In the following year-and-a-half, the CAMS-Tifoso rider has cemented her place as one of female cycling’s strongest climbers, resetting her own Everesting record this summer with a time of 8-03.29.
Her ascendency through the virtual and real-life world is testament to the mounting evidence that Zwift can substantially improve a rider’s climbing ability.
(Gameplay image by Zwift)
Dan Lorang, head of performance at WorldTour team Bora-Hansgrohe, recommends that riders treat uphill riding the same as pedalling away on more even terrain.
“Everything that is true for training on the flat, you can adapt that to climbing,” he says. “VO2 max training, intervals, working through the zones, training just below threshold, doing four lots of 10 minutes intensity - all of that can be done on hill-climbs.

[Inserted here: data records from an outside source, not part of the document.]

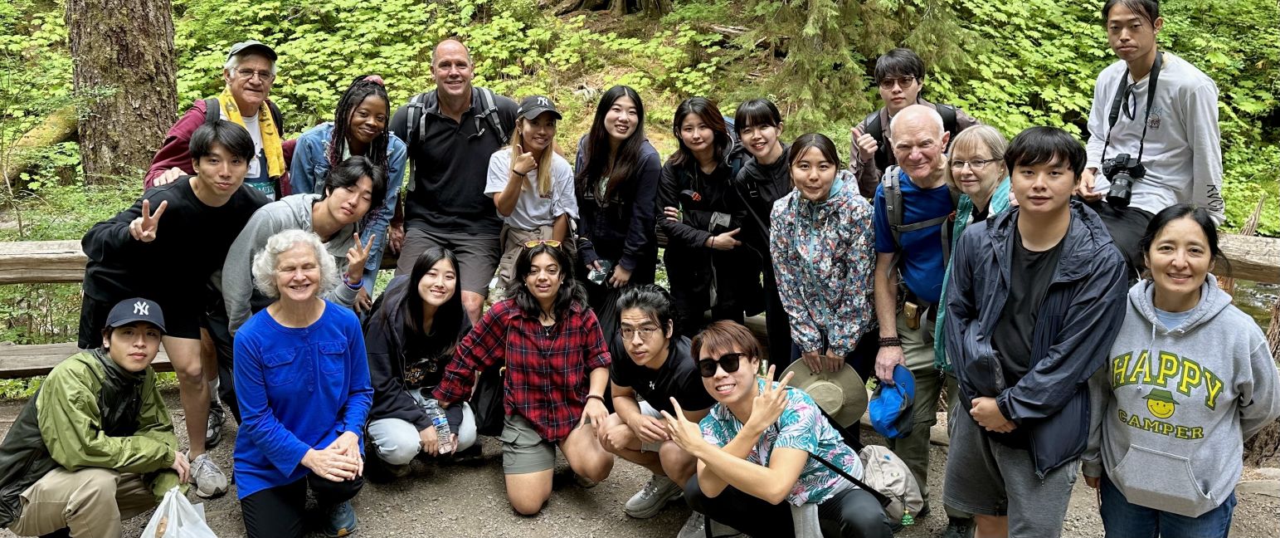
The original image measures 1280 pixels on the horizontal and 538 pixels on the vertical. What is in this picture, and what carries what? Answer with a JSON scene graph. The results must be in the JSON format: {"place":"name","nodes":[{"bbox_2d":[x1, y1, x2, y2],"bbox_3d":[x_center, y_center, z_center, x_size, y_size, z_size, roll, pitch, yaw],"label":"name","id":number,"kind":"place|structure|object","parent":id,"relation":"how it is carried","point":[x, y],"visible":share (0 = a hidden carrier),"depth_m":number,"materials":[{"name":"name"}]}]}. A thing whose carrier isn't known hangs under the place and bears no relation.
{"place":"outdoors","nodes":[
{"label":"outdoors","id":0,"kind":"place"},
{"bbox_2d":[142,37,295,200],"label":"man","id":1,"kind":"object","parent":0,"point":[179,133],"visible":0.51,"depth_m":4.60},
{"bbox_2d":[218,155,387,331],"bbox_3d":[-1.571,0.163,4.222,0.637,1.388,0.715,7,17,25],"label":"man","id":2,"kind":"object","parent":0,"point":[354,209],"visible":0.6,"depth_m":4.08},
{"bbox_2d":[292,76,408,305],"bbox_3d":[-1.500,-0.181,4.617,0.589,1.480,0.628,0,15,-1],"label":"woman","id":3,"kind":"object","parent":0,"point":[362,107],"visible":0.43,"depth_m":4.52},
{"bbox_2d":[390,37,515,325],"bbox_3d":[-1.038,-0.363,5.034,0.705,1.827,0.774,4,16,15],"label":"man","id":4,"kind":"object","parent":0,"point":[467,154],"visible":0.85,"depth_m":4.85},
{"bbox_2d":[401,86,512,143],"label":"backpack","id":5,"kind":"object","parent":4,"relation":"on","point":[415,104],"visible":0.5,"depth_m":5.15,"materials":[{"name":"fabric"}]},
{"bbox_2d":[485,94,578,300],"bbox_3d":[-0.570,-0.155,4.766,0.509,1.312,0.584,0,15,-1],"label":"woman","id":6,"kind":"object","parent":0,"point":[545,176],"visible":0.78,"depth_m":4.66},
{"bbox_2d":[572,84,661,325],"bbox_3d":[-0.130,-0.171,4.852,0.522,1.436,0.676,0,15,-1],"label":"woman","id":7,"kind":"object","parent":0,"point":[621,162],"visible":0.84,"depth_m":4.74},
{"bbox_2d":[586,257,612,285],"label":"smartphone","id":8,"kind":"object","parent":7,"relation":"in","point":[596,276],"visible":0.79,"depth_m":4.80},
{"bbox_2d":[0,382,1278,537],"label":"gravel ground","id":9,"kind":"structure","parent":0,"point":[507,517],"materials":[{"name":"grey gravel"}]},
{"bbox_2d":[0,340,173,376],"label":"wooden bench","id":10,"kind":"object","parent":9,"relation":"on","point":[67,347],"visible":0.44,"depth_m":5.20,"materials":[{"name":"brown wood"}]},
{"bbox_2d":[0,295,191,537],"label":"man","id":11,"kind":"object","parent":9,"relation":"on","point":[89,394],"visible":0.99,"depth_m":3.40},
{"bbox_2d":[139,486,219,537],"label":"plastic bag","id":12,"kind":"object","parent":11,"relation":"in","point":[182,528],"visible":0.98,"depth_m":3.43,"materials":[{"name":"white plastic"}]},
{"bbox_2d":[75,117,267,492],"bbox_3d":[-2.114,0.137,4.037,0.672,1.640,0.739,8,17,27],"label":"man","id":13,"kind":"object","parent":9,"relation":"on","point":[183,187],"visible":0.85,"depth_m":3.89},
{"bbox_2d":[229,223,374,537],"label":"woman","id":14,"kind":"object","parent":9,"relation":"on","point":[288,260],"visible":0.99,"depth_m":3.65},
{"bbox_2d":[363,244,481,478],"bbox_3d":[-1.086,0.456,4.350,0.612,1.032,0.853,0,15,-1],"label":"woman","id":15,"kind":"object","parent":9,"relation":"on","point":[439,272],"visible":0.82,"depth_m":4.29},
{"bbox_2d":[424,396,453,452],"bbox_3d":[-0.988,0.769,4.329,0.130,0.234,0.101,3,15,10],"label":"water bottle","id":16,"kind":"object","parent":15,"relation":"in","point":[439,424],"visible":0.75,"depth_m":4.31,"materials":[{"name":"clear plastic"}]},
{"bbox_2d":[436,239,615,515],"bbox_3d":[-0.494,0.482,4.134,0.731,1.166,0.680,7,17,26],"label":"woman","id":17,"kind":"object","parent":9,"relation":"on","point":[562,338],"visible":0.98,"depth_m":4.06},
{"bbox_2d":[471,364,506,435],"bbox_3d":[-0.700,0.590,4.339,0.224,0.365,0.365,3,15,12],"label":"black bag","id":18,"kind":"object","parent":17,"relation":"hanging from","point":[497,416],"visible":0.53,"depth_m":4.26,"materials":[{"name":"black fabric"}]},
{"bbox_2d":[0,228,1278,378],"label":"wooden fence","id":19,"kind":"object","parent":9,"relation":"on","point":[32,276],"visible":0.32,"depth_m":4.76,"materials":[{"name":"brown wood"}]},
{"bbox_2d":[592,282,708,534],"bbox_3d":[0.100,0.625,3.919,0.612,1.041,0.698,0,15,-1],"label":"man","id":20,"kind":"object","parent":9,"relation":"on","point":[654,365],"visible":0.8,"depth_m":3.83},
{"bbox_2d":[729,97,792,369],"bbox_3d":[0.708,-0.094,4.708,0.512,1.541,0.568,0,15,-1],"label":"woman","id":21,"kind":"object","parent":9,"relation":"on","point":[752,119],"visible":0.66,"depth_m":4.59},
{"bbox_2d":[667,321,894,537],"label":"person","id":22,"kind":"object","parent":9,"relation":"on","point":[742,434],"visible":0.99,"depth_m":3.23},
{"bbox_2d":[855,442,923,524],"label":"backpack","id":23,"kind":"object","parent":22,"relation":"attached to","point":[893,467],"visible":0.62,"depth_m":3.33,"materials":[{"name":"fabric"}]},
{"bbox_2d":[768,131,878,412],"bbox_3d":[0.853,0.191,4.127,0.527,1.532,0.651,0,15,-1],"label":"woman","id":24,"kind":"object","parent":9,"relation":"on","point":[806,187],"visible":0.89,"depth_m":3.99},
{"bbox_2d":[774,356,870,427],"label":"hat","id":25,"kind":"object","parent":24,"relation":"in","point":[805,386],"visible":0.62,"depth_m":3.94,"materials":[{"name":"fabric"}]},
{"bbox_2d":[866,103,969,533],"bbox_3d":[1.286,0.212,3.915,0.588,1.845,0.742,0,15,-1],"label":"man","id":26,"kind":"object","parent":9,"relation":"on","point":[888,299],"visible":0.75,"depth_m":3.82},
{"bbox_2d":[868,365,916,438],"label":"cap","id":27,"kind":"object","parent":26,"relation":"in","point":[883,416],"visible":0.96,"depth_m":3.78,"materials":[{"name":"blue fabric"}]},
{"bbox_2d":[901,299,921,329],"bbox_3d":[1.173,0.199,3.832,0.061,0.108,0.117,0,15,-1],"label":"pouch","id":28,"kind":"object","parent":26,"relation":"attached to","point":[909,313],"visible":0.97,"depth_m":3.80,"materials":[{"name":"leather"}]},
{"bbox_2d":[882,165,959,240],"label":"backpack","id":29,"kind":"object","parent":26,"relation":"on","point":[897,203],"visible":0.45,"depth_m":3.83,"materials":[{"name":"grey fabric"}]},
{"bbox_2d":[929,124,1017,537],"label":"woman","id":30,"kind":"object","parent":9,"relation":"on","point":[967,182],"visible":0.34,"depth_m":3.60},
{"bbox_2d":[940,124,1129,537],"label":"man","id":31,"kind":"object","parent":9,"relation":"on","point":[1055,243],"visible":0.98,"depth_m":2.89},
{"bbox_2d":[1089,204,1279,537],"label":"woman","id":32,"kind":"object","parent":9,"relation":"on","point":[1164,355],"visible":0.98,"depth_m":2.66},
{"bbox_2d":[1245,289,1279,461],"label":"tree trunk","id":33,"kind":"object","parent":9,"relation":"on","point":[1278,357],"visible":0.49,"materials":[{"name":"brown wood"}]},
{"bbox_2d":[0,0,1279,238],"label":"hillside","id":34,"kind":"structure","parent":0,"point":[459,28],"materials":[{"name":"green plant"}]},
{"bbox_2d":[0,104,79,179],"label":"fallen log","id":35,"kind":"object","parent":34,"relation":"on","point":[60,128],"visible":0.67,"depth_m":9.63,"materials":[{"name":"wood"}]},
{"bbox_2d":[66,0,180,184],"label":"tree trunk","id":36,"kind":"object","parent":34,"relation":"on","point":[137,65],"visible":0.89,"materials":[{"name":"brown wood"}]},
{"bbox_2d":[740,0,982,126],"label":"conifer tree","id":37,"kind":"object","parent":34,"relation":"on","point":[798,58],"visible":0.79,"depth_m":9.84,"materials":[{"name":"plant"}]},
{"bbox_2d":[656,97,759,334],"bbox_3d":[0.360,-0.110,4.820,0.565,1.580,0.636,0,15,-1],"label":"woman","id":38,"kind":"object","parent":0,"point":[688,128],"visible":0.89,"depth_m":4.71},
{"bbox_2d":[850,45,974,193],"bbox_3d":[1.441,-0.415,4.825,0.616,1.558,0.589,0,15,-1],"label":"man","id":39,"kind":"object","parent":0,"point":[895,71],"visible":0.49,"depth_m":4.71},
{"bbox_2d":[863,100,961,149],"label":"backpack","id":40,"kind":"object","parent":39,"relation":"on","point":[949,109],"visible":0.19,"depth_m":4.77,"materials":[{"name":"black"}]},
{"bbox_2d":[1076,0,1226,224],"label":"man","id":41,"kind":"object","parent":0,"point":[1170,120],"visible":0.75,"depth_m":3.72},
{"bbox_2d":[1075,197,1155,274],"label":"black bag","id":42,"kind":"object","parent":41,"relation":"on","point":[1131,223],"visible":0.33,"depth_m":3.51,"materials":[{"name":"black fabric"}]},
{"bbox_2d":[1101,152,1145,206],"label":"camera","id":43,"kind":"object","parent":41,"relation":"hanging from","point":[1114,174],"visible":0.87,"depth_m":3.59,"materials":[{"name":"black plastic"}]},
{"bbox_2d":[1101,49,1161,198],"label":"camera strap","id":44,"kind":"object","parent":41,"relation":"hanging from","point":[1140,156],"visible":0.71,"depth_m":3.81,"materials":[{"name":"black fabric"}]},
{"bbox_2d":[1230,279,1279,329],"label":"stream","id":45,"kind":"structure","parent":0,"point":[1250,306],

“Normally, on hills, you’re riding at around 60rpm, and when doing some of those workouts I’ve just mentioned, try to keep the cadence between 60 and 70rpm. This stimulates what happens on a climb really well.”
Gardner shares Lorang’s tips, and adds that she sees noticeable benefits from hard Zwift sessions that last just under an hour. “If you do an e-race where you have to sustain high power for 40 minutes, such as Zone 4 or 5, it’s really good specific training for long hill-climb efforts,” she adds.
“Of course it’s never the perfect stimulating for riding outdoors, but you can’t let off the pedals or freewheel, and that repetition of doing long hill efforts is great for developing long term power.”
There are a great deal of races, group rides and challenges on Zwift that prepare riders for bettering their climbing skills, with routes such as Watopia’s Road to Sky and Climber’s Gambit among the favourites. Elsewhere, workouts such as those tailored for people doing a Haute Route, act as great training sessions.
Riders can also cheat a little with the physics by raising their wheel up on a few books to mimic a gradient; it’s generally recommended to aim for between five and eight percent. “Your position on the bike is a little bit different when you’re climbing, and it’s an option to have the roller simulate that,” Lorang adds. “If your trainer allows you to lift the front wheel up, give it a go. You’ll notice the difference between that and having the trainer flat.”
Gardener was the winner of the Women's Ryedale Grand Prix in 2021 when she was racing for CAMS-Basso (Image by Craig Zadoroznyj/SWPix.com)
What Gardner finds works for her is training for short amounts of time but with the focus squarely on intensity; she is then able to push out high power for a long period of time when she reaches the hills of South Wales or Europe’s biggest Cols.
“I do a lot of 20-minute sweetspot workouts on Zwift,” she says. “In a lot of the training I do, I force myself to go hard. That means a few blocks of 15 minutes at Zone 4 tempo, and a lot of low cadence work. But the best thing for me is making myself ride hard in a number of events – it doesn’t matter if they are sanctioned races or not, it’s easy to find events to ride in that I just pick one and push myself.”